The company says its target area once formed part of a bigger zone previously explored by Uranex, which conducted a 3000sq km radiometric survey comprising 12,165 lines at either 200m or 400m line spacing. The survey clearly defined radiometric anomalism in the areas over Likuyu North and South, Mteramwahi North and South and at Matemanga to the east.


The anomalism at Matemanga is every bit as strong as that identified at the other four locations and comprises a cluster of distinct radiometric signatures in an area measuring about 10km-by-6km. But it was never followed up by Uranex, which directed most of its focus towards the Likuyu North and South prospects.


Uranex’ 2010 drilling results did, however, yield meaningful intercepts from Likuyu North including 10.5m at 1124ppm uranium oxide, 13m going 614ppm, 7.5m running 352ppm, 2m at 1,244ppm and 4m at 337ppm.


Askari says Uranex planned 256-channel radiometric surveys over several areas, including at the Matemanga targets. A related detailed review of the airborne radiometric anomalies was undertaken by SRK Consulting Australia for uranium deposits.

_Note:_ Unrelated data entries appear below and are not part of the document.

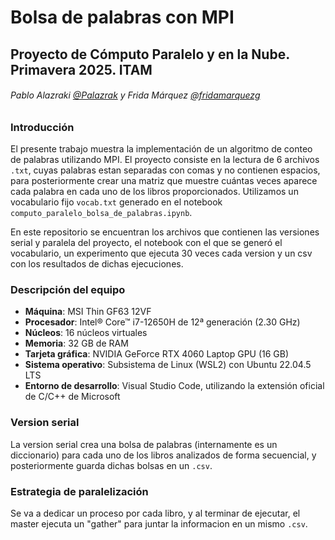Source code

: # Bolsa de palabras con MPI

## Proyecto de Cómputo Paralelo y en la Nube. Primavera 2025. ITAM

###### Pablo Alazraki [@Palazrak](https://github.com/Palazrak) y Frida Márquez [@fridamarquezg](https://github.com/fridamarquezg)

### Introducción

El presente trabajo muestra la implementación de un algoritmo de conteo de palabras utilizando MPI. El proyecto consiste en la lectura de 6 archivos `.txt`, cuyas palabras estan separadas con comas y no contienen espacios, para posteriormente crear una matriz que muestre cuántas veces aparece cada palabra en cada uno de los libros proporcionados. Utilizamos un vocabulario fijo `vocab.txt` generado en el notebook `computo_paralelo_bolsa_de_palabras.ipynb`.

En este repositorio se encuentran los archivos que contienen las versiones serial y paralela del proyecto, el notebook con el que se generó el vocabulario, un experimento que ejecuta 30 veces cada version y un csv con los resultados de dichas ejecuciones.

### Descripción del equipo

- **Máquina**: MSI Thin GF63 12VF
- **Procesador**: Intel® Core™ i7-12650H de 12ª generación (2.30 GHz)
- **Núcleos**: 16 núcleos virtuales
- **Memoria**: 32 GB de RAM
- **Tarjeta gráfica**: NVIDIA GeForce RTX 4060 Laptop GPU (16 GB)
- **Sistema operativo**: Subsistema de Linux (WSL2) con Ubuntu 22.04.5 LTS
- **Entorno de desarrollo**: Visual Studio Code, utilizando la extensión oficial de C/C++ de Microsoft

### Version serial

La version serial crea una bolsa de palabras (internamente es un diccionario) para cada uno de los libros analizados de forma secuencial, y posteriormente guarda dichas bolsas en un `.csv`.

### Estrategia de paralelización

Se va a dedicar un proceso por cada libro, y al terminar de ejecutar, el master ejecuta un "gather" para juntar la informacion en un mismo `.csv`.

SRK’s work included spectrographic field determinations differentiating uranium, thorium and potassium from airborne gamma surveys and it established preferential channel sediment flow directions in the uranium-bearing Karoo sandstones.


Additionally, the company reports that a grab sample from Gladiator Resources’ Foxy project south of Matemanga yielded 13,400ppm uranium oxide. Western Metals previously punched in 19 drillholes to test Foxy and picked up shallow, moderate grade uranium mineralisation up to 6m going 213ppm uranium oxide from 27m depth.

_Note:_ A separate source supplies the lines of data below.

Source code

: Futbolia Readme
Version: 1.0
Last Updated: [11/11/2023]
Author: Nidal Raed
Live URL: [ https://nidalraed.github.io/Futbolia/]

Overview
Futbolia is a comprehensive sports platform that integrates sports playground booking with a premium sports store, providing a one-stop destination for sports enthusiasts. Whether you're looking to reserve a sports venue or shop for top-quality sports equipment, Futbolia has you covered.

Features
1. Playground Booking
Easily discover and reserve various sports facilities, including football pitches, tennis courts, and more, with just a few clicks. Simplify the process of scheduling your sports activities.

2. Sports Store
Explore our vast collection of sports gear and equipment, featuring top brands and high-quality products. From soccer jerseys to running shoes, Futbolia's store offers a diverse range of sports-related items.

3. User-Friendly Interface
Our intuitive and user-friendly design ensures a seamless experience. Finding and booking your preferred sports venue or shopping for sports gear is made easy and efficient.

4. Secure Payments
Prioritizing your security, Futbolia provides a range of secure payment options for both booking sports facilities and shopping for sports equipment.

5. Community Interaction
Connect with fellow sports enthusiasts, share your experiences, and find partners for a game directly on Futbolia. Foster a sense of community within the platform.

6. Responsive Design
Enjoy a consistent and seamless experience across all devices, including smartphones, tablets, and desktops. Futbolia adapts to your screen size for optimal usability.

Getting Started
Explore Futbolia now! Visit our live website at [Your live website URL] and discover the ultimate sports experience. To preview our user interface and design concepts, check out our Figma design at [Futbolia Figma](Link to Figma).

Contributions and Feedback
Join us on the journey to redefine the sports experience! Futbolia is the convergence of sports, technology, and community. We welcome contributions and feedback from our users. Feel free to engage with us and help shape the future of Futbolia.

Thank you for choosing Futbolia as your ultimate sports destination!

Western Metals also undertook exploration at the Eland project that is now also owned by Gladiator and obtained some decent hits in rock chip samples, with six of them showing better uranium oxide grades in the range of 370ppm to 1260ppm, niobium grades ranging from 2740ppm to 6480ppm and tantalum grades going 530ppm to 950ppm.


In addition to keeping its eye open for further strategic acquisition opportunities, Askari says its immediate work will include more data acquisition including satellite remote sensing data over the entire project area and some low-cost programs to generate drill targets. It will be followed by mapping and rock chip sampling of selected areas, accompanied by ground based radiometric surveys using a scintillometer.


Askari says it has undertaken due diligence on several other projects and is in discussions with several parties.